Selected text:
↓

Fit Network-assisted Random Forest+ (NeRF+)

Usage

nerfplus(
  x,
  y,
  A = NULL,
  nodeids = NULL,
  family = c("linear", "logistic"),
  include_raw = TRUE,
  include_netcoh = TRUE,
  embedding = NULL,
  embedding_options = list(ndim = 2, regularization = 0.5, varimax = FALSE, center =
    TRUE, scale = TRUE),
  standardize_x = TRUE,
  normalize_stump = FALSE,
  sample_split = c("none", "oob", "inbag"),
  ntrees = 500,
  mtry = NULL,
  lambda_netcoh,
  lambda_embed = lambda_raw,
  lambda_raw = lambda_stump,
  lambda_stump,
  lambda_l = 0.05,
  parallel = FALSE,
  num.threads = 1,
  ...
)

Arguments

x

A numeric matrix or data frame of predictors (features); size n x p. Should be centered so that each column has mean 0.

y

A numeric vector of responses of length n. Should be centered so that the mean is 0.

A

An adjacency matrix representing the network structure.

nodeids

(Optional) vector of node IDs of length n. If provided, node IDs indicate the rows of A, corresponding to each sample. If not provided, the rows of A are assumed to be in the same order as the rows of x and y.

family

A character string indicating the type of model to fit. Currently, only "linear" and "logistic" are supported.

include_raw

Logical indicating whether to include the raw covariates in the NeRF+ model. Default is TRUE.

include_netcoh

Logical indicating whether to include the individual node effects and network cohesion regularization in the NeRF+ model. Default is TRUE.

embedding

Embedding type(s), at least one of "adjacency", "laplacian", score", or NULL (i.e., do not include any network embedding features). Alternatively, can directly input an n x d matrix of network embedding features corresponding to x.

embedding_options

A list of options for the network embedding. Ignored if embedding = NULL. If provided, the list should contain the following components:

ndim: Number of dimensions in the embedding (default is 2).
regularization: Regularization parameter for the adjacency matrix (default is 0.5).
varimax: Whether to apply varimax rotation to the embedding (default is FALSE).
center: Whether to center the embedding so that each column has mean 0 (default is TRUE).
scale: Whether to scale the embedding so that first embedding component column has SD 1 (default is TRUE). All other embedding components are scaled, proportional to their eigenvalues.

↑

Page images and extracted text:
↓

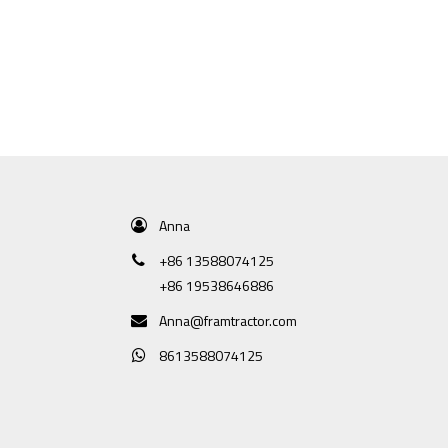
Anna
+86 13588074125
+86 19538646886
Anna@framtractor.com
8613588074125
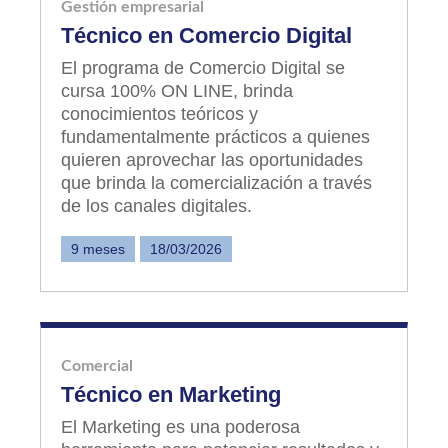
Gestión empresarial
Técnico en Comercio Digital
El programa de Comercio Digital se
cursa 100% ON LINE, brinda
conocimientos teóricos y
fundamentalmente prácticos a quienes
quieren aprovechar las oportunidades
que brinda la comercialización a través
de los canales digitales.
9 meses
18/03/2026
Comercial
Técnico en Marketing
El Marketing es una poderosa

↑

Using the information:
• 1. Copy the listing's lines exactly, beginning at the line that contains "Gestión empresarial" and ending with the last line of the listing, both included.
• 2. Resume the nerfplus documentation at the point where it stops.

Answers by task:
• 1.
Gestión empresarial
Técnico en Comercio Digital
El programa de Comercio Digital se
cursa 100% ON LINE, brinda
conocimientos teóricos y
fundamentalmente prácticos a quienes
quieren aprovechar las oportunidades
que brinda la comercialización a través
de los canales digitales.
9 meses
18/03/2026
Comercial
Técnico en Marketing
El Marketing es una poderosa

• 2.
standardize_x

Logical indicating whether to standardize the covariates so that each column has mean 0 and SD 1. Default is TRUE.

normalize_stump

Logical indicating whether to normalize the decision stump features by number of samples in children nodes. Default is FALSE.

sample_split

Character string indicating how to split the samples for training the model; one of "none" (default), "oob", or "inbag". If "none", all samples are used for estimating coefficients in NeRF+. If "oob", only out-of-bag samples are used for estimating coefficients in NeRF+. If "inbag", only in-bag samples are used for estimating coefficients in NeRF+.

ntrees

Number of trees in ensemble.

mtry

Number of features to consider at each split. Default is the number of features / 3 for regression and the square root of the number of features for classification.

lambda_netcoh

Regularization parameter for the network cohesion term. Can be either a scalar or a vector of length ntrees, specifying the regularization parameter for each tree. Ignored if include_netcoh = FALSE.

lambda_embed

Regularization parameter for the network embedding features. Default is same as lambda_raw. Can be either a scalar or a vector of length ntrees, specifying the regularization parameter for each tree. Ignored if embedding = NULL.

lambda_raw

Regularization parameter for the raw covariates. Default is same as lambda_stump. Can be either a scalar or a vector of length ntrees, specifying the regularization parameter for each tree. Ignored if include_raw = FALSE.

lambda_stump

Regularization parameter for the decision stump features. Can be either a scalar or a vector of length ntrees, specifying the regularization parameter for each tree.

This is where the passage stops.